Gilles Lellouche dans "L'Enequte" de Vincent Garenq

© Mars Distribution

C’est la deuxième fois que Vincent Garenq adapte une histoire vraie à l’écran, après "Présumé coupable", sur l’affaire d’Outreau. Avec "L’Enquête", il s’attaque cette fois au cauchemar qu’a vécu le journaliste et écrivain Denis Robert en enquêtant sur la banque luxembourgeoise Clearstream et son hypothétique implication dans les rétro-commissions dans les ventes de frégates françaises à Taïwan.

La note Culturebox
5 / 5                  ★★★★★

De Vincent Garenq (France), avec : Gilles Lellouche, Charles Berling, Laurent Capelluto, Florence Loiret-Caille - 1h46 - Sortie : 11 février 2015

Synopsis : 2001. Le journaliste Denis Robert met le feu aux poudres dans le monde de la finance en dénonçant le fonctionnement opaque de la société bancaire Clearstream. Sa quête de vérité pour tenter de révéler "l'Affaire des affaires" va rejoindre celle du juge Renaud Van Ruymbeke, très engagé contre la corruption. Leurs chemins vont les conduire au cœur d'une machination politico-financière baptisée "l'affaire Clearstream" qui va secouer la Ve République.
"L'Enquête" : la bande-annonce

Didactique

A l’heure où éclate le scandale autour de la banque suisse HSBC sur ses détournements de fonds, fiscaux et blanchiments d’argent sale, "L’Enquête" tombe à pic.  La grande réussite du film est d’être parvenu à faire d’une affaire hyper complexe, un thriller. Un thriller financier, donc. Mais surtout une histoire d’homme, celle d’un journaliste, Denis Robert, pris dans un tourbillon, où sa crédibilité professionnelle est mise sur la sellette, toute comme sa vie familiale et sa vie de couple.

C’est l’autre point fort du film de mener de front une intrigue de dimension nationale, avec l’intimité d’un homme pris dans l’œil du cyclone. Bourré de qualités, la moindre de "L’Enquête" n’est pas d’être parvenu à mettre à plat un dossier aussi complexe que l’affaire Clearstream et de nous la rendre compréhensible. Jamais le qualificatif  "didactique" n’aura été autant valorisé, car non démonstratif, mais analytique, tout en laissant ses zones de mystères. Comme les motivations du "corbeau" de l’affaire, Imah Lahoud.

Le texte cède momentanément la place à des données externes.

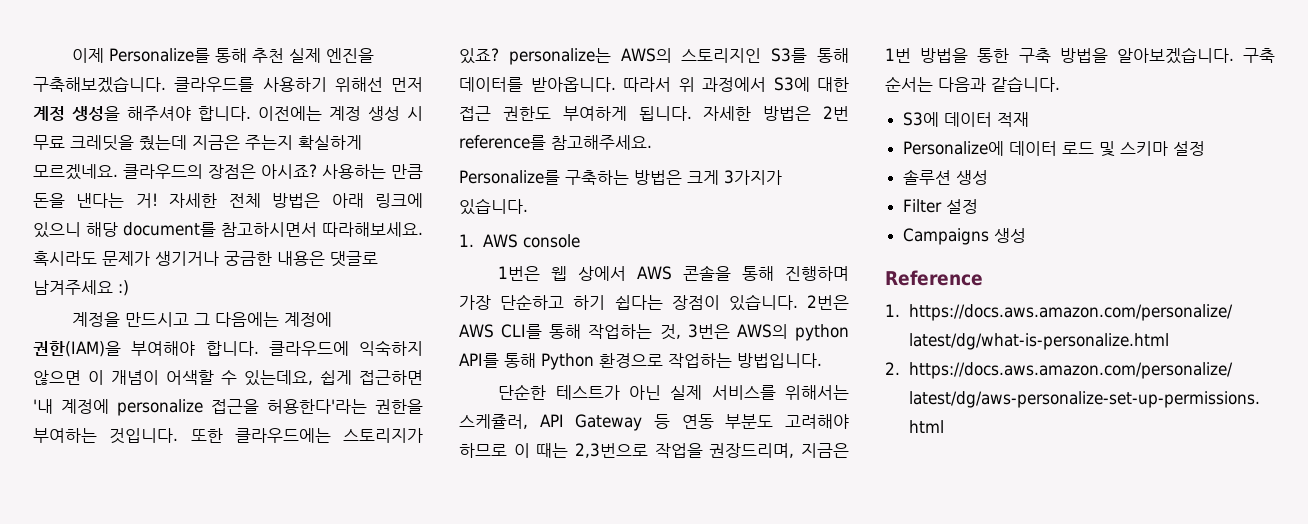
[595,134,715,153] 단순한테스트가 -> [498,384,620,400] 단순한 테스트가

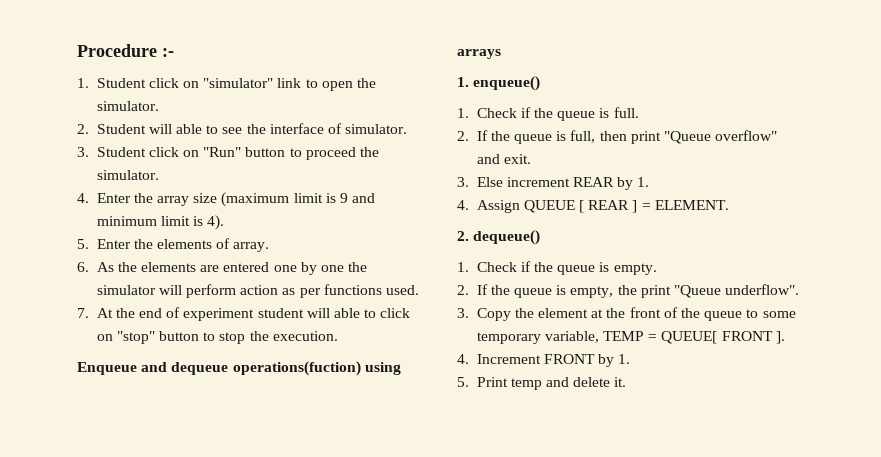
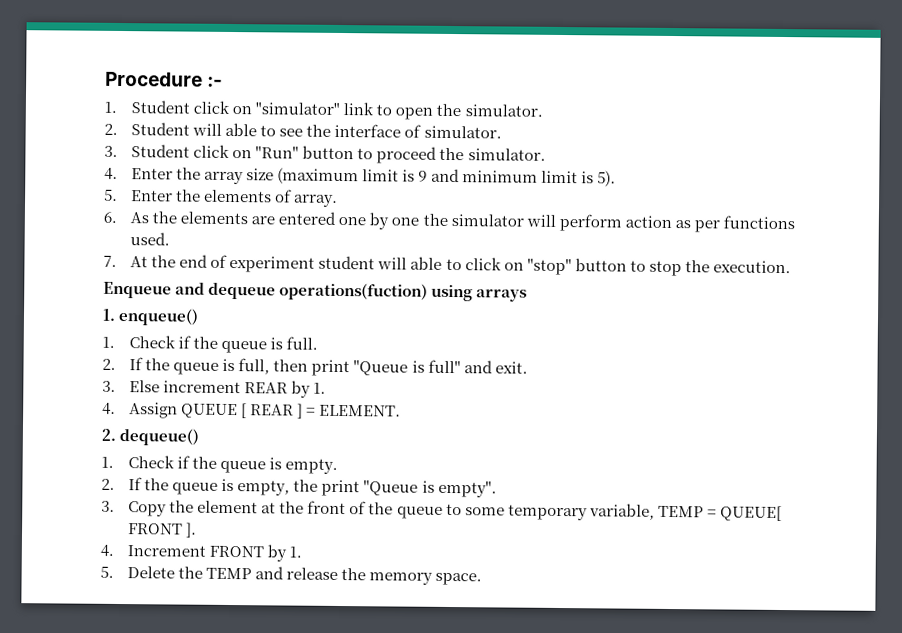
[207,215,225,230] 4). -> [596,170,616,187] 5).
[715,130,778,141] overflow" -> [411,359,461,374] is full"
[725,284,800,295] underflow". -> [421,480,497,498] is empty".
[476,377,627,390] Print temp and delete it. -> [127,566,483,586] Delete the TEMP and release the memory space.

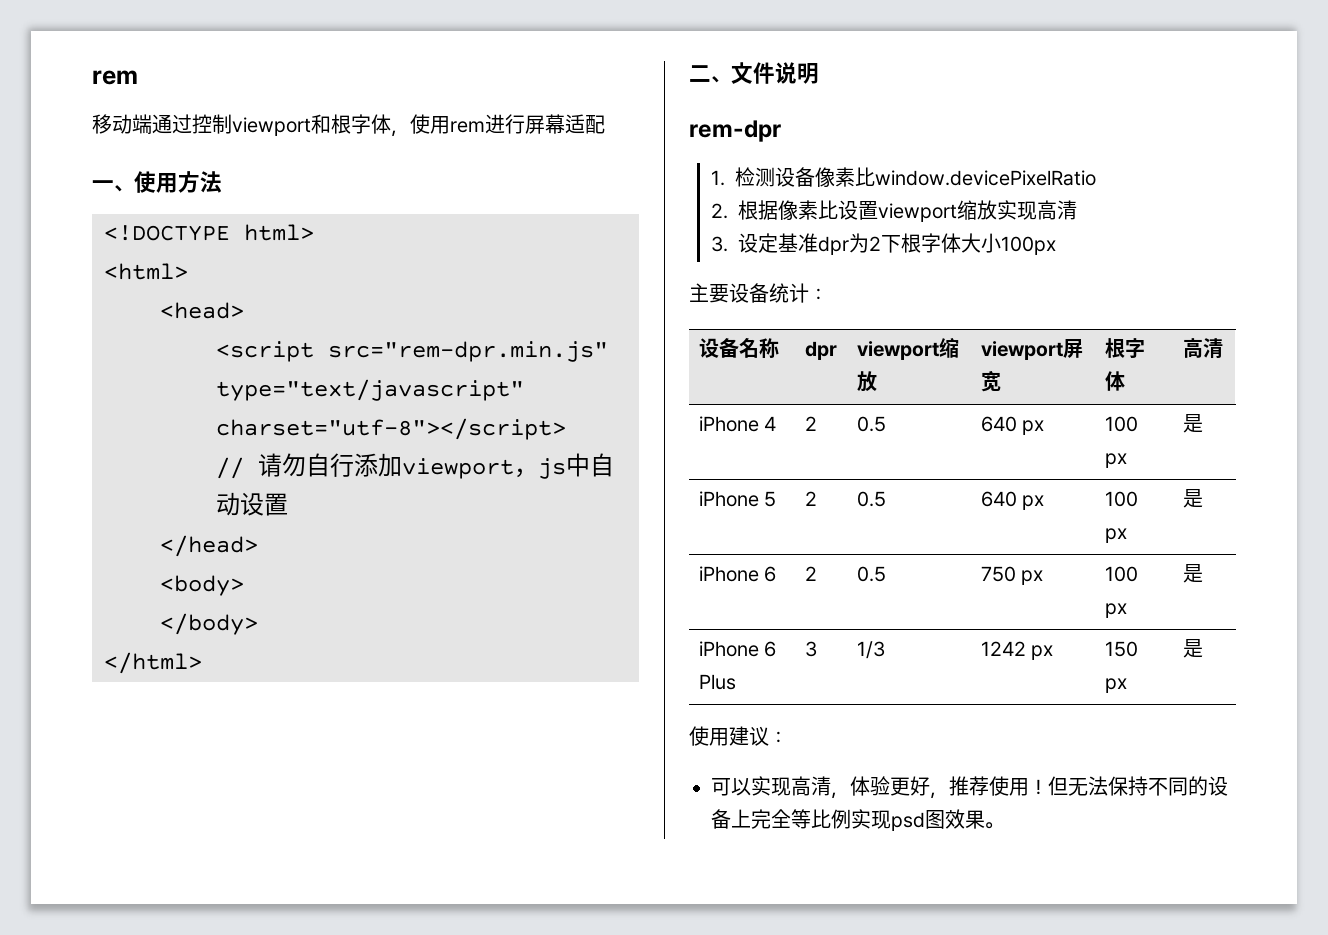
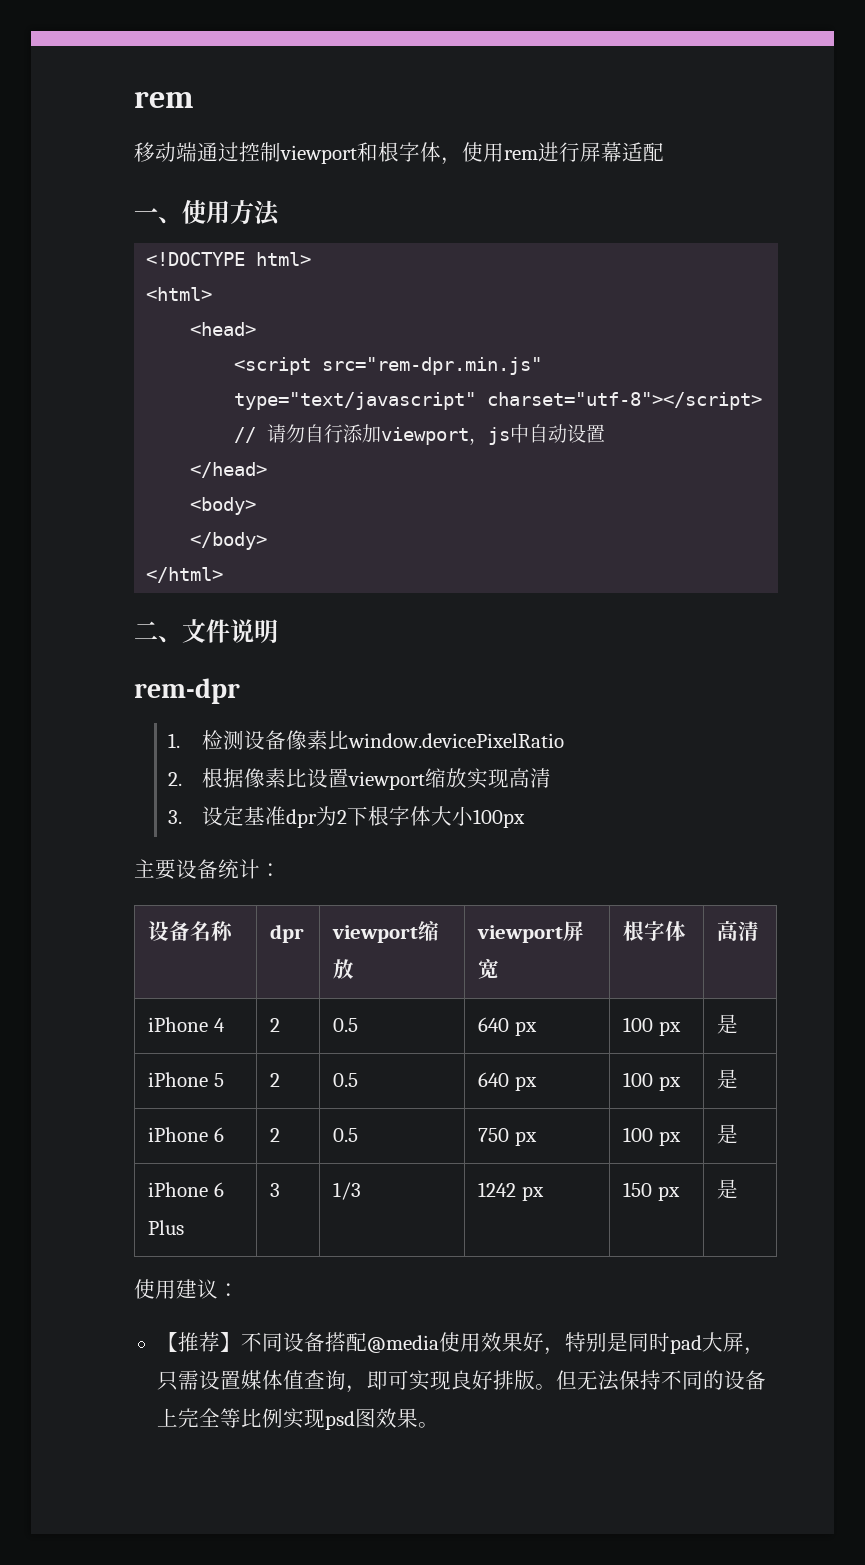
[711,776,1048,799] 可以实现高清，体验更好，推荐使用！ -> [156,1332,765,1355] [156,1370,556,1393] 【推荐】不同设备搭配@media使用效果好，特别是同时pad大屏，只需设置媒体值查询，即可实现良好排版。

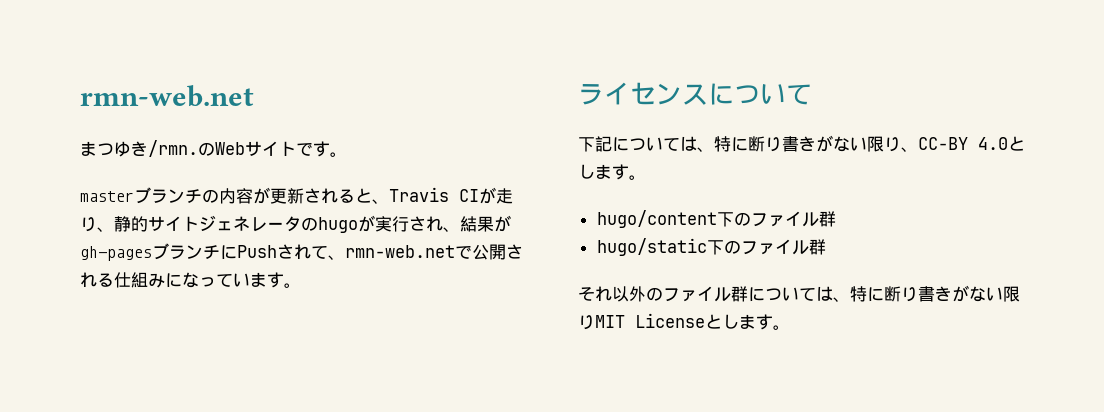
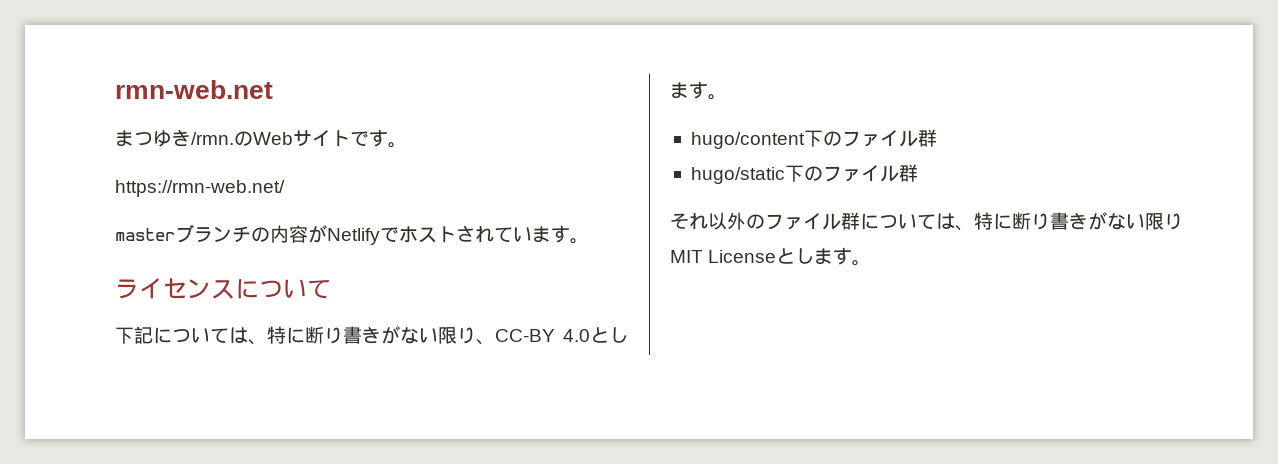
(347, 154) none -> [115,180,285,197] // https://rmn-web.net/
[270,187,513,204] [80,215,511,233] [80,243,523,261] [80,272,216,288] 更新されると、Travis CIが走り、静的サイトジェネレータのhugoが実行され、結果がgh-pagesブランチにPushされて、rmn-web.netで公開される仕組みになっ -> [327,225,494,245] Netlifyでホストされ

Gilles lellouche et Charles Berling dans "L'Enquête" de Vincent Garenq

Gilles lellouche et Charles Berling dans "L'Enquête" de Vincent Garenq

© Mars Distribution

Sans-fautes

Quand l’on aura reconnu les prestations fabuleuses de tous les acteurs, Gilles Lellouche en tête en Denis Robert, Charles Berling qui interprète le juge Van Ruymbeke, Laurent Capelluto dans celui d’Imah Lahoud, d’Eric Nahou (remarquable second rôle français) en Jean-Louis Gergorin, on en aura presque fini des éloges autour de "L’Enquête". Presque, car le film à le courage de traiter un sujet contemporain, avec des personnages toujours vivants, ce qui est rare en France.
 

Gilles Lellouche présente "L'enquête" sur le plateau de France 2 

Gilles Lellouche présente "L'enquête" sur le plateau de France 2 

© France 2 / Culturebox


Un sans-fautes donc pour Vincent Garenq aux manettes de "L’Enquête", dont la mise en scène colle aux objectifs de son film : lever le voile sur une affaire très révélatrice de notre époque, tout en faisant une histoire d’homme, et au-delà d’une famille (excellente Florence Loiret-Caille dans le rôle l’épouse de Denis Robert, tout comme le sont les deux fillettes). Le cinéaste nous passionne du début à la fin, avec une construction en boucle, menée sur un rythme soutenu qui motive constamment l’attention. Dernier atout : le mystère maintenu qui entache toujours l’affaire, moteur de la fiction, mais aussi de l’opacité entretenue dans les faits. Un comble, pour une banque qui s’appelle "Clearstream" (courant clair). Un film d’utilité publique, à voir absolument.